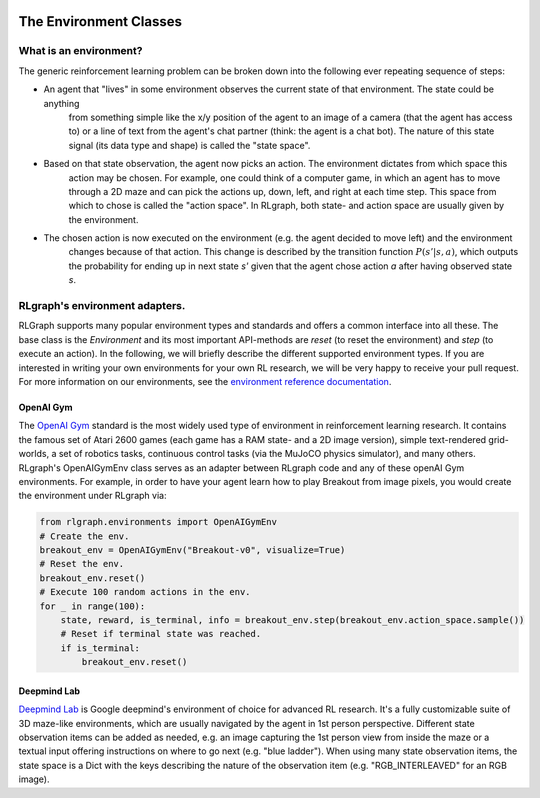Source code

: .. Copyright 2018 The RLgraph authors. All Rights Reserved.
   Licensed under the Apache License, Version 2.0 (the "License");
   you may not use this file except in compliance with the License.
   You may obtain a copy of the License at
   http://www.apache.org/licenses/LICENSE-2.0
   Unless required by applicable law or agreed to in writing, software
   distributed under the License is distributed on an "AS IS" BASIS,
   WITHOUT WARRANTIES OR CONDITIONS OF ANY KIND, either express or implied.
   See the License for the specific language governing permissions and
   limitations under the License.
   ============================================================================

.. image:: images/rlcore-logo-full.png
   :scale: 25%
   :alt:

The Environment Classes
=======================

What is an environment?
-----------------------

The generic reinforcement learning problem can be broken down into the following ever repeating sequence of steps:

- An agent that "lives" in some environment observes the current state of that environment. The state could be anything
   from something simple like the x/y position of the agent to an image of a camera (that the agent has access to) or
   a line of text from the agent's chat partner (think: the agent is a chat bot). The nature of this state signal (its
   data type and shape) is called the "state space".

- Based on that state observation, the agent now picks an action. The environment dictates from which space this
   action may be chosen. For example, one could think of a computer game, in which an agent has to move through
   a 2D maze and can pick the actions up, down, left, and right at each time step. This space from which to chose is called
   the "action space". In RLgraph, both state- and action space are usually given by the environment.

- The chosen action is now executed on the environment (e.g. the agent decided to move left) and the environment
   changes because of that action. This change is described by the transition function :math:`P(s'|s,a)`, which outputs
   the probability for ending up in next state `s'` given that the agent chose action `a` after having observed state
   `s`.



RLgraph's environment adapters.
-------------------------------

RLGraph supports many popular environment types and standards and offers a common interface into all these.
The base class is the `Environment` and its most important API-methods are `reset` (to reset the environment) and `step`
(to execute an action).
In the following, we will briefly describe the different supported environment types. If you are interested in
writing your own environments for your own RL research, we will be very happy to receive your pull request.
For more information on our environments, see the
`environment reference documentation <reference/environments/>`_.

OpenAI Gym
++++++++++

The `OpenAI Gym <https://gym.openai.com/envs/>`_ standard is the most widely used type of environment in reinforcement
learning research. It contains the famous set of Atari 2600 games (each game has a RAM state- and a 2D image version),
simple text-rendered grid-worlds, a set of robotics tasks, continuous control tasks (via the MuJoCO physics simulator),
and many others. RLgraph's OpenAIGymEnv class serves as an adapter between RLgraph code and any of these openAI Gym
environments. For example, in order to have your agent learn how to play Breakout from image pixels, you would create
the environment under RLgraph via:

.. code-block:: python

    from rlgraph.environments import OpenAIGymEnv
    # Create the env.
    breakout_env = OpenAIGymEnv("Breakout-v0", visualize=True)
    # Reset the env.
    breakout_env.reset()
    # Execute 100 random actions in the env.
    for _ in range(100):
        state, reward, is_terminal, info = breakout_env.step(breakout_env.action_space.sample())
        # Reset if terminal state was reached.
        if is_terminal:
            breakout_env.reset()


Deepmind Lab
++++++++++++

`Deepmind Lab <http://https://github.com/deepmind/lab>`_ is Google deepmind's environment of choice for advanced
RL research. It's a fully customizable suite of 3D maze-like environments, which are usually navigated by the agent
in 1st person perspective. Different state observation items can be added as needed, e.g. an image capturing the
1st person view from inside the maze or a textual input offering instructions on where to go next (e.g. "blue ladder").
When using many state observation items, the state space is a Dict with the keys describing the nature of the
observation item (e.g. "RGB_INTERLEAVED" for an RGB image).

== Brief ==
Set down every entry exactly; omit the pictures.

== Answer section ==
Source code

: .. Copyright 2018 The RLgraph authors. All Rights Reserved.
   Licensed under the Apache License, Version 2.0 (the "License");
   you may not use this file except in compliance with the License.
   You may obtain a copy of the License at
   http://www.apache.org/licenses/LICENSE-2.0
   Unless required by applicable law or agreed to in writing, software
   distributed under the License is distributed on an "AS IS" BASIS,
   WITHOUT WARRANTIES OR CONDITIONS OF ANY KIND, either express or implied.
   See the License for the specific language governing permissions and
   limitations under the License.
   ============================================================================

.. image:: images/rlcore-logo-full.png
   :scale: 25%
   :alt:

The Environment Classes
=======================

What is an environment?
-----------------------

The generic reinforcement learning problem can be broken down into the following ever repeating sequence of steps:

- An agent that "lives" in some environment observes the current state of that environment. The state could be anything
   from something simple like the x/y position of the agent to an image of a camera (that the agent has access to) or
   a line of text from the agent's chat partner (think: the agent is a chat bot). The nature of this state signal (its
   data type and shape) is called the "state space".

- Based on that state observation, the agent now picks an action. The environment dictates from which space this
   action may be chosen. For example, one could think of a computer game, in which an agent has to move through
   a 2D maze and can pick the actions up, down, left, and right at each time step. This space from which to chose is called
   the "action space". In RLgraph, both state- and action space are usually given by the environment.

- The chosen action is now executed on the environment (e.g. the agent decided to move left) and the environment
   changes because of that action. This change is described by the transition function :math:`P(s'|s,a)`, which outputs
   the probability for ending up in next state `s'` given that the agent chose action `a` after having observed state
   `s`.



RLgraph's environment adapters.
-------------------------------

RLGraph supports many popular environment types and standards and offers a common interface into all these.
The base class is the `Environment` and its most important API-methods are `reset` (to reset the environment) and `step`
(to execute an action).
In the following, we will briefly describe the different supported environment types. If you are interested in
writing your own environments for your own RL research, we will be very happy to receive your pull request.
For more information on our environments, see the
`environment reference documentation <reference/environments/>`_.

OpenAI Gym
++++++++++

The `OpenAI Gym <https://gym.openai.com/envs/>`_ standard is the most widely used type of environment in reinforcement
learning research. It contains the famous set of Atari 2600 games (each game has a RAM state- and a 2D image version),
simple text-rendered grid-worlds, a set of robotics tasks, continuous control tasks (via the MuJoCO physics simulator),
and many others. RLgraph's OpenAIGymEnv class serves as an adapter between RLgraph code and any of these openAI Gym
environments. For example, in order to have your agent learn how to play Breakout from image pixels, you would create
the environment under RLgraph via:

.. code-block:: python

    from rlgraph.environments import OpenAIGymEnv
    # Create the env.
    breakout_env = OpenAIGymEnv("Breakout-v0", visualize=True)
    # Reset the env.
    breakout_env.reset()
    # Execute 100 random actions in the env.
    for _ in range(100):
        state, reward, is_terminal, info = breakout_env.step(breakout_env.action_space.sample())
        # Reset if terminal state was reached.
        if is_terminal:
            breakout_env.reset()


Deepmind Lab
++++++++++++

`Deepmind Lab <http://https://github.com/deepmind/lab>`_ is Google deepmind's environment of choice for advanced
RL research. It's a fully customizable suite of 3D maze-like environments, which are usually navigated by the agent
in 1st person perspective. Different state observation items can be added as needed, e.g. an image capturing the
1st person view from inside the maze or a textual input offering instructions on where to go next (e.g. "blue ladder").
When using many state observation items, the state space is a Dict with the keys describing the nature of the
observation item (e.g. "RGB_INTERLEAVED" for an RGB image).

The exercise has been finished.